Within walking distance to The Redwoods in Yosemite is the Wawona Meadow Loop (look for dozens of Native American Mortars in the flat rocks overlooking the riparian meadows)!
Wawona Meadow Loop
Distance: 3.5 mile (5.6 km) or 5 mile (8 km) loop
Elevation at trailhead: 4,000 feet (1,220 meters)
Elevation Gain: Practically none for the short loop; around 500 feet (150 meters) for the long loop
Hiking Time: 1.5 – 2.5 hours
Why Hike the Wawona Meadow Loop? If you think no one could possibly look at a beautiful meadow in the middle of a national park and say, “Hey, let’s put a golf course here!”, you’re mistaken, and here’s your chance to see the proof.
Best Times to Visit: In the spring, when the meadow is green and the wildflowers are blooming, and the autumn, when the trees along the path are turning colors.
Difficulty: 2 out of 10. The trail is wide and smooth. It was paved at one time, and the pavement is gradually disappearing. You’ll have a mild ascent on the first half of the hike and a corresponding descent on the second half.
Crowd Factor: Light. Even on days when traffic is bumper to bumper in the valley and backed up out of sight at the entrance gates, I’ve only run into a handful of other people on this trail.

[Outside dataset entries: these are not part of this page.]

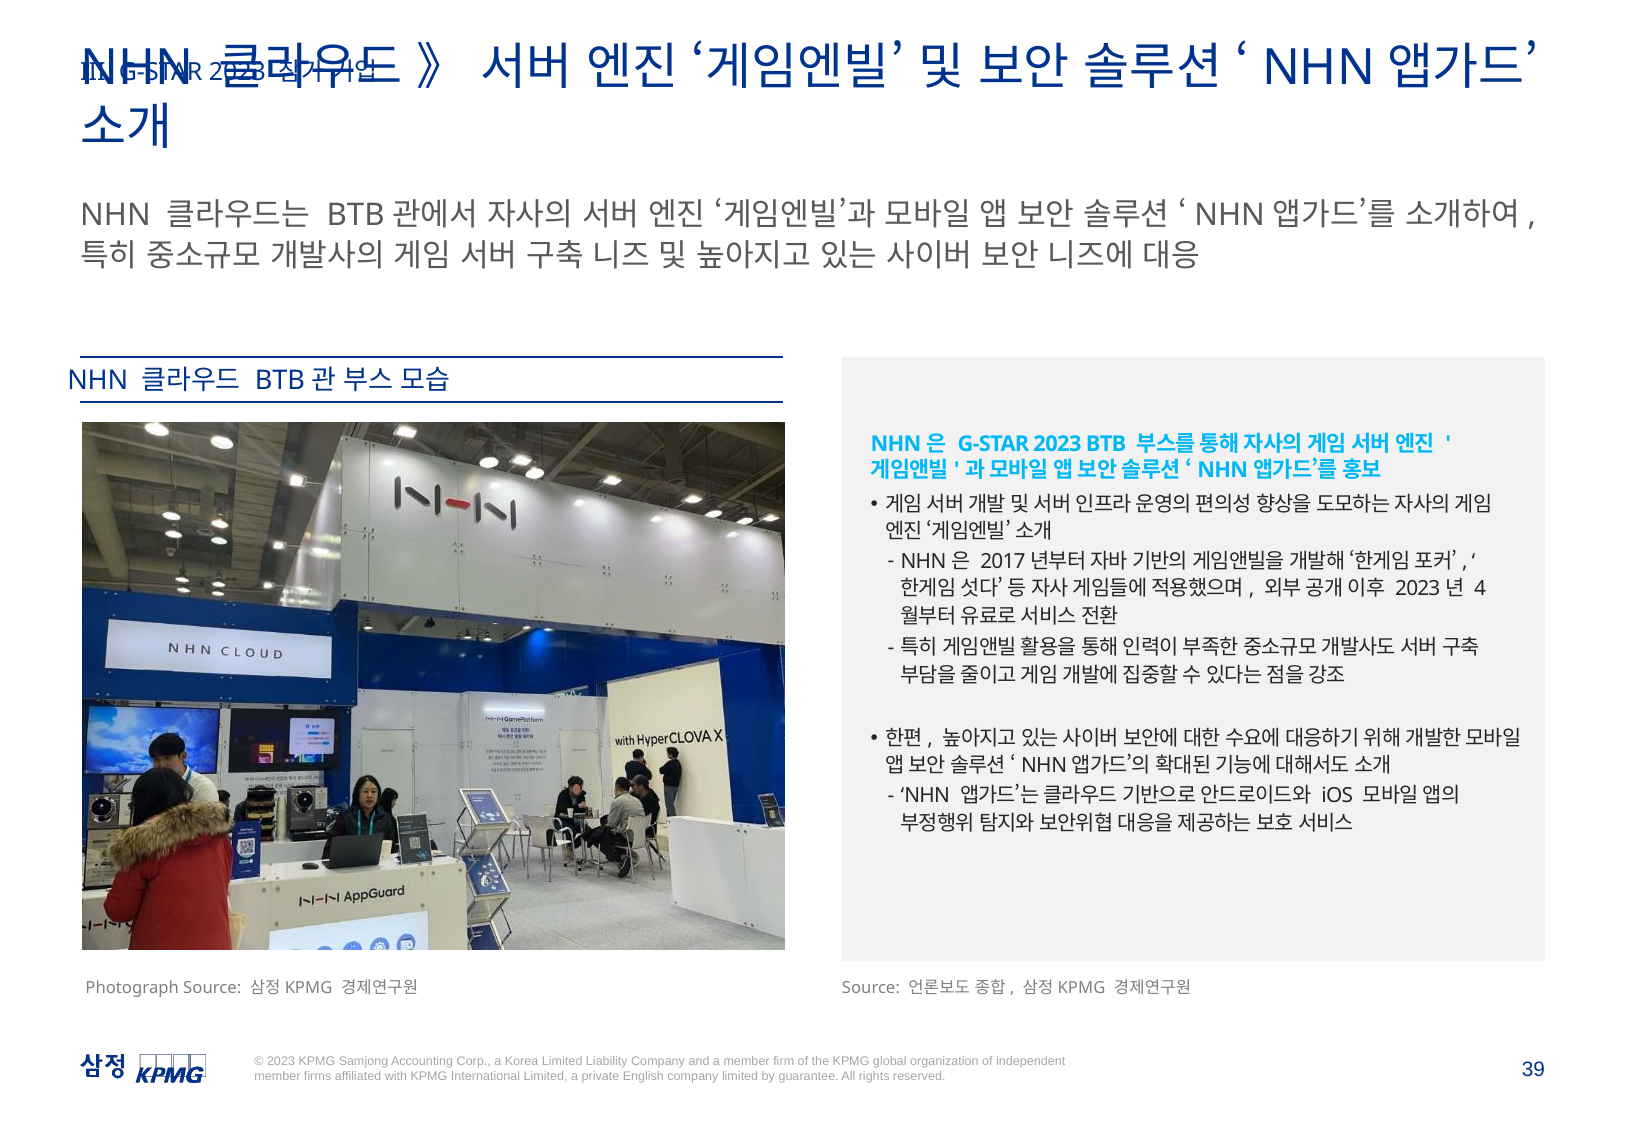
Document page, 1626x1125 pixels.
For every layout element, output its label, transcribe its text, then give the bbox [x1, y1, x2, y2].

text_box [79, 356, 784, 403]
text_box Source: 언론보도 종합, 삼정KPMG 경제연구원 [841, 959, 1545, 997]
text_box NHN은 G-STAR 2023 BTB 부스를 통해 자사의 게임 서버 엔진 '게임앤빌'과 모바일 앱 보안 솔루션 ‘NHN앱가드’를 홍보 게임 서버 개발 및 서버 인프라 운영의 편의성 향상을 도모하는 자사의 게임 엔진 ‘게임엔빌’ 소개 NHN은 2017년부터 자바 기반의 게임앤빌을 개발해 ‘한게임 포커’, ‘한게임 섯다’ 등 자사 게임들에 적용했으며, 외부 공개 이후 2023년 4월부터 유료로 서비스 전환 특히 게임앤빌 활용을 통해 인력이 부족한 중소규모 개발사도 서버 구축 부담을 줄이고 게임 개발에 집중할 수 있다는 점을 강조 한편, 높아지고 있는 사이버 보안에 대한 수요에 대응하기 위해 개발한 모바일 앱 보안 솔루션 ‘NHN앱가드’의 확대된 기능에 대해서도 소개 ‘NHN 앱가드’는 클라우드 기반으로 안드로이드와 iOS 모바일 앱의 부정행위 탐지와 보안위협 대응을 제공하는 보호 서비스 [858, 507, 1544, 756]
list III. G-STAR 2023 참가 기업 [80, 54, 1545, 85]
picture [81, 422, 785, 950]
list NHN 클라우드는 BTB관에서 자사의 서버 엔진 ‘게임엔빌’과 모바일 앱 보안 솔루션 ‘NHN앱가드’를 소개하여, 특히 중소규모 개발사의 게임 서버 구축 니즈 및 높아지고 있는 사이버 보안 니즈에 대응 [80, 190, 1545, 333]
text_box [840, 355, 1547, 963]
list NHN 클라우드 》 서버 엔진 ‘게임엔빌’ 및 보안 솔루션 ‘NHN앱가드’ 소개 [80, 101, 1545, 155]
text_box Photograph Source: 삼정KPMG 경제연구원 [85, 959, 789, 997]
picture [80, 1054, 206, 1083]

Scenery Summary: There is a 9-hole golf course here, but things could be worse – the park fathers could have built an 18-hole course and driving range and used up the entire meadow. Instead, the golf course occupies the northwest end of the meadow and the trail loops around the southeast end, and they’re only entangled for a few hundred meters (the satellite view shows clearly what parts of the meadow the golf course occupies). For the most part, you get a pastoral stroll skirting the edges of one of Yosemite’s largest meadows and a pretty tree-lined path (to your left and right, respectively, if you’re hiking anticlockwise), and in the spring and early summer, great gobs of wildflowers.
Because the trail is the residue of a paved road, this is one of the few trails in Yosemite where pets and bicycles are allowed. With its soothing views, low elevation (by Yosemite standards), and near absence of climbing, it’s also one of the best places in the park to go for a run.